3: In God’s sight a person is the most precious of all values. This truth possessed Jesus and never let Him go. He thought it, taught it, and lived it with full devotion. He illustrated it with stories of the lost sheep, the lost coin, and the lost son.
4: Every individual is inherently worthful to the Father—every child everywhere, of every race, of every condition. (pause)
5: I’m tired, I can’t think. I can’t work. I just want to sleep.
8: I’ve stopped watching the news or reading the papers. All I see are the bad things, the killings, the posturing, the accusations. Where is the sense of hope? Why can’t the media show how we are helping one another?
7: Enough of the bad stories – let’s hear some good things. How are people helping one another? We are sitting down with our neighbors, our coworkers, who are from different tribes, and having coffee, talking.
6: Finally, brothers, whatever is true, whatever is noble, whatever is right, whatever is pure, whatever is lovely, whatever is admirable—if anything is excellent or praiseworthy—think about such things. (Phil 4:8)
Voice: (sung) Join hands then brothers of the faith,
Whate’er your race (tribe) may be
Who serves my Father as a son is surely kin to me.
1: Thousands of the displaced families camp in churches, police stations, schools and showgrounds
12: What can I do? I feel so helpless. Where is the truth?
4: All this is from God, who reconciled us to himself through Christ and gave us the ministry of reconciliation: that God was reconciling the world to himself in Christ, not counting men's sins against them. And he has committed to us the message of reconciliation. We are therefore Christ's ambassadors, as though God were making his appeal through us.
5-10: We implore you on Christ's behalf: Be reconciled to God. (2 Cor. 5:18-20)
11: Honor one another above yourselves. (Rom. 12:10)
14: You see, at just the right time, when we were still powerless, Christ died for the ungodly (Rom. 5:6)
6-9: (build up until overlapping one another) Where is the church? The church has failed completely. It has done nothing. Why does the church not stand up?
2: Wait a minute – who is the church?
3: (pointing to different ones on stage) You, and you, and you, and you (all point out at congregation)… each one of us is the church.
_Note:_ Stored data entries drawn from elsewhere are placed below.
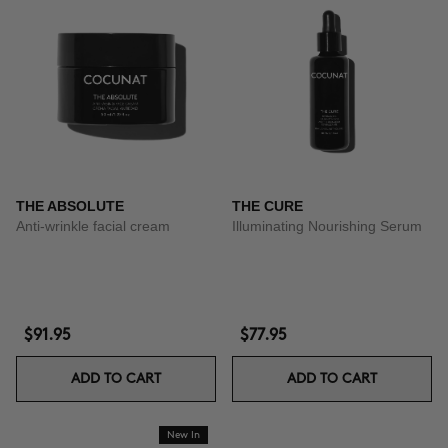
THE ABSOLUTE
THE CURE
Anti-wrinkle facial cream
Illuminating Nourishing Serum
$91.95
$77.95
ADD TO CART
ADD TO CART
New In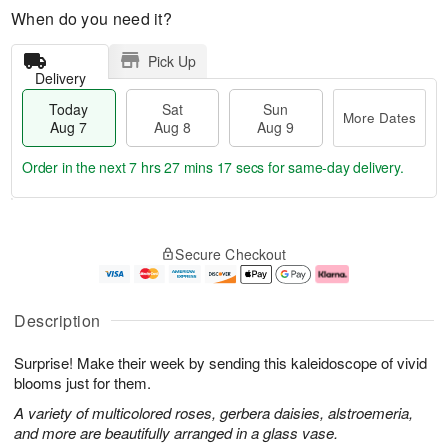
When do you need it?
Pick Up
Delivery
Today
Sat
Sun
More Dates
Aug 7
Aug 8
Aug 9
Order in the next
7 hrs 27 mins 16 secs
for same-day delivery.
T
M
o
S
S
o
Secure Checkout
d
a
u
r
a
t
n
e
y
A
A
D
A
u
u
a
Description
u
g
g
t
g
8
9
e
Surprise! Make their week by sending this kaleidoscope of vivid
7
s
blooms just for them.
A variety of multicolored roses, gerbera daisies, alstroemeria,
and more are beautifully arranged in a glass vase.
1: You say the church has failed? Then each one of us who calls ourselves Christian are the ones who have failed.
9: "No good tree bears bad fruit, nor does a bad tree bear good fruit. Each tree is recognized by its own fruit.
2: People do not pick figs from thorn bushes, or grapes from briers. The good man brings good things out of the good stored up in his heart, and the evil man brings evil things out of the evil stored up in his heart.
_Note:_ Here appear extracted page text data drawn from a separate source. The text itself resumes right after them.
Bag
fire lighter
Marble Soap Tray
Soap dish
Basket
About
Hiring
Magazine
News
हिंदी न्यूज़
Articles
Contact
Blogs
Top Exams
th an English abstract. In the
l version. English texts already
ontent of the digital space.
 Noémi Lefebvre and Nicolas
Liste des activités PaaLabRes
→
6: For out of the overflow of his heart his mouth speaks. (Luke 6)
5: Do not merely listen to the word, and so deceive yourselves.
ALL: Do what it says.
3: Anyone who listens to the word but does not do what it says is like a man who looks at his face in a mirror and, after looking at himself, goes away and immediately forgets what he looks like. (image depicting this)
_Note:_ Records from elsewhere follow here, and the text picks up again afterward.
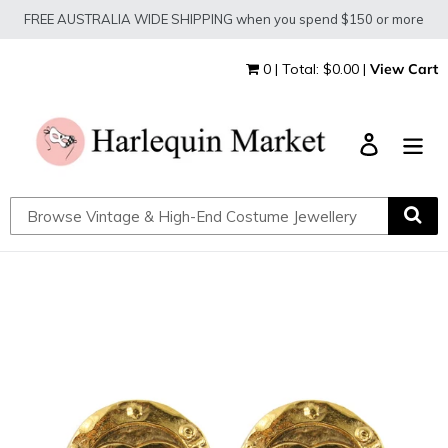
Skip
FREE AUSTRALIA WIDE SHIPPING when you spend $150 or more
to
content
0 | Total: $0.00 |
View Cart
Log in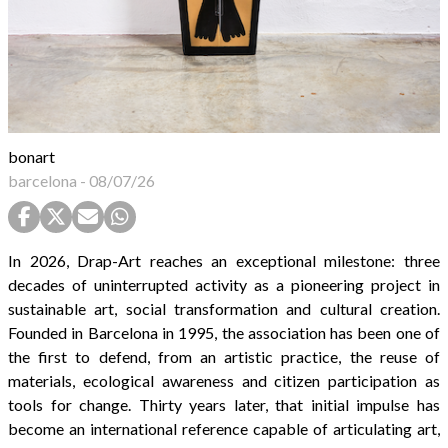
bonart
barcelona
-
08/07/26
In 2026, Drap-Art reaches an exceptional milestone: three
decades of uninterrupted activity as a pioneering project in
sustainable art, social transformation and cultural creation.
Founded in Barcelona in 1995, the association has been one of
the first to defend, from an artistic practice, the reuse of
materials, ecological awareness and citizen participation as
tools for change. Thirty years later, that initial impulse has
become an international reference capable of articulating art,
1-2: But the man who looks intently into the perfect law that gives freedom, and continues to do this, not forgetting what he has heard, but doing it—he will be blessed in what he does.
3-8: Pray this way for kings
and all who are in authority
so that we can live peaceful
and quiet lives
marked by godliness
and dignity. (1 Tim. 2:2)
Voice: (sung to Finlandia. Two by two the cast comes together, greets one another in love. Some go out to the audience to shake hands. Then all come together in final tableau of unity. All cast joins in singing the last few lines.)
May truth and freedom come to every nation;
may peace abound where strife has raged so long;
that each may seek to love and build together
a world united, righting every wrong;
a world united in its love for freedom,
proclaiming peace together in one song .
This is my song, O God of all the nations,
A song of peace for men in every place;
And yet I pray for my beloved country
The reassurance of continued grace:
Lord, help us find our oneness in the Savior,
In spite of differences of age and race.